Strong solar radiation leads to a temperature increase on the surface and the air near it, thus increasing the vertical temperature gradient and instability near the surface. Water vapour, on the other hand, leads to a temperature increase in the higher levels due to the absorption of the outgoing long-wave radiation (figure 3).

Figure 3: Schematic explaining the greenhouse effect which warms up the Earth's atmosphere (red arrow).

Another mechanism concerning diabatic heating of the troposphere, though not very pronounced, shall be mentioned here. Incoming long-wave solar radiation is also absorbed by atmospheric trace gases like water vapour. According to Liou (2002, p87), long-wave IR radiation from the sun accounts for about 50% of the incoming energy.

Seen this mechanism alone and excluding other processes (e.g. advection), a certain fingerprint regarding the vertical temperature profile and the distribution of WV in the atmosphere can be seen.

The mechanism described above explains why DMC often appears first at WV boundaries. In fact, convection could start at any point where temperature stratification becomes unstable. Indeed, this is often the case, a fact that glider pilots experience during their flights.

The development of DMC requires a source of humidity. If the troposphere contains too much moisture, instability will be slower to develop than in a dry atmosphere, where super-adiabatic temperature gradients will quickly appear near the surface, provided solar irradiation is strong enough.

Within and near WV boundaries, temperature gradients increase rapidly near the surface, but tropospheric moisture absorbs only little long-wave radiation. Consequently, there is enough lift and moisture for convection to initiate and even intensify.

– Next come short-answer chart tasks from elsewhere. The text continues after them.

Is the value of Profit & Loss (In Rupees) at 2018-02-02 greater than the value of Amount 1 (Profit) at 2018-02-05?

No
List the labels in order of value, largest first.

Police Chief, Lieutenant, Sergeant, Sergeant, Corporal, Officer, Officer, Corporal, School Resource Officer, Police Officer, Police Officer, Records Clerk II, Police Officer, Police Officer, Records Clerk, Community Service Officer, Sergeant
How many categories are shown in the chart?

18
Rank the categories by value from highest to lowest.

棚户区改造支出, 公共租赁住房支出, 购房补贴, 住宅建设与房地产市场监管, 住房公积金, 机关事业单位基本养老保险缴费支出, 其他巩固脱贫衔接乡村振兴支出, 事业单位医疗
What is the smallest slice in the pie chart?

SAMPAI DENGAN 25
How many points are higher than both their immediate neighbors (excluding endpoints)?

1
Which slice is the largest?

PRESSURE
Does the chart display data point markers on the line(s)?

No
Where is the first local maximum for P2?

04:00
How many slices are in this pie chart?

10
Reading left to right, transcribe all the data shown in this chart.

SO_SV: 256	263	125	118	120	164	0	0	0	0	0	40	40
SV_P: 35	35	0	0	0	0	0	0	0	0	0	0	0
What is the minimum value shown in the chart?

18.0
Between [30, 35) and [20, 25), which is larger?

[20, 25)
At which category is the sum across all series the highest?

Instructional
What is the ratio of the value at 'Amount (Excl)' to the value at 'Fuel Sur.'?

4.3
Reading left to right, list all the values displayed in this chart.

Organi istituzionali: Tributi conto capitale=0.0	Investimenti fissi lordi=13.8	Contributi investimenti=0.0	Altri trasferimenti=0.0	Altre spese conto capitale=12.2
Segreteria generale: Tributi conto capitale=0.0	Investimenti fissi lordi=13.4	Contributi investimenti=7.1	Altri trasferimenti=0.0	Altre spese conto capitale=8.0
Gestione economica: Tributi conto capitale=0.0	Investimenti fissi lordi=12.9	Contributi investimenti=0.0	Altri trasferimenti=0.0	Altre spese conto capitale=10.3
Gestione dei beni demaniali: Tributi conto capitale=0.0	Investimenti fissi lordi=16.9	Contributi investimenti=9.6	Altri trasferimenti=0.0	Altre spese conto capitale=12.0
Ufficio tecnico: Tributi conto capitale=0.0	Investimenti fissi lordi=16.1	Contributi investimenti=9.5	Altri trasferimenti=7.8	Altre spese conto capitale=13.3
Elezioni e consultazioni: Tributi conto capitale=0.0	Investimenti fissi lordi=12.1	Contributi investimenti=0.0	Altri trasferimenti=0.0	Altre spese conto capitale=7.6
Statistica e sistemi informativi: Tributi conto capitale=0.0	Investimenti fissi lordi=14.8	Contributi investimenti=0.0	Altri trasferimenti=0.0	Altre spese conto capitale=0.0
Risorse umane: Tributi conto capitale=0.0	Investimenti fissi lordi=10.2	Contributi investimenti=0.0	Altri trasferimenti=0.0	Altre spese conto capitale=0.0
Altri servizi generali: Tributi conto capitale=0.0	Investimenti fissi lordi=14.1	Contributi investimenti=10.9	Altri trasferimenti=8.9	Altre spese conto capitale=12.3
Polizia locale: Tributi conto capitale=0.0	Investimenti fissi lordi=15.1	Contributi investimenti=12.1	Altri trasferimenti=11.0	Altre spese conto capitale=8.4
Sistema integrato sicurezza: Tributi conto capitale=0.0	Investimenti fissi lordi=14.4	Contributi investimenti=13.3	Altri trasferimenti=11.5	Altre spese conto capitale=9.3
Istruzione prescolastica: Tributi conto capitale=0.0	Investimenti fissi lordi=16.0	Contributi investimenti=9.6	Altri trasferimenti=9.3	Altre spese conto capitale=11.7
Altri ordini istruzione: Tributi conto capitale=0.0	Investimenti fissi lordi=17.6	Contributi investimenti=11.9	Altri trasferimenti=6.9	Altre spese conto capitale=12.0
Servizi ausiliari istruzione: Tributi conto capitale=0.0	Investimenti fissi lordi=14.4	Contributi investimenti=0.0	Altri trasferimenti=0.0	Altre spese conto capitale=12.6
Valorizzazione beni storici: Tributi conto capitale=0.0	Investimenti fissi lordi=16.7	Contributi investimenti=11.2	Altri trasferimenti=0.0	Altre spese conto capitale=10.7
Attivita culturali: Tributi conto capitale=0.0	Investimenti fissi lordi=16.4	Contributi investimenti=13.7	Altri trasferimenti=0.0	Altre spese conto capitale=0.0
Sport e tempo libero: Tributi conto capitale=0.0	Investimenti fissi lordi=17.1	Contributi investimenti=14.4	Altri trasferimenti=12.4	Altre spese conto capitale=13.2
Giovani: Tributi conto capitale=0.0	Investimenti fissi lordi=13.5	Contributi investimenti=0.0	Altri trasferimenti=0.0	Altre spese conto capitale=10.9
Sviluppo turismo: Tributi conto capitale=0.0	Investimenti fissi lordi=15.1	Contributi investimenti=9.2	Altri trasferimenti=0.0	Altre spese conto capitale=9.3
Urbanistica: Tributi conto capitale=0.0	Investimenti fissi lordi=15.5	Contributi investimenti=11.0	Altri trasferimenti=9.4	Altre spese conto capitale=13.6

The more moisture there is in the troposphere, the more solar energy is absorbed before reaching the surface. The solar energy absorbed by atmospheric WV tends to reduce potential instability (figure 4).

Figure 4: Idealised temperature profiles of a dry compared to a moist troposphere under the presumption of atmospheric heating by greenhouse effect. The vertical temperature distribution is more unstable in the colder, dry air than in the warmer, humid air in the middle and upper troposphere (blue arrow).

Moreover, black stripes usually designate regions with descending dry air from higher atmospheric levels. This dynamic process conteracts the process of DMC by capping ascending air parcels in the form of higher-up inversions. In these regions, more convective energy will be needed for an air parcel to reach the level of free convection.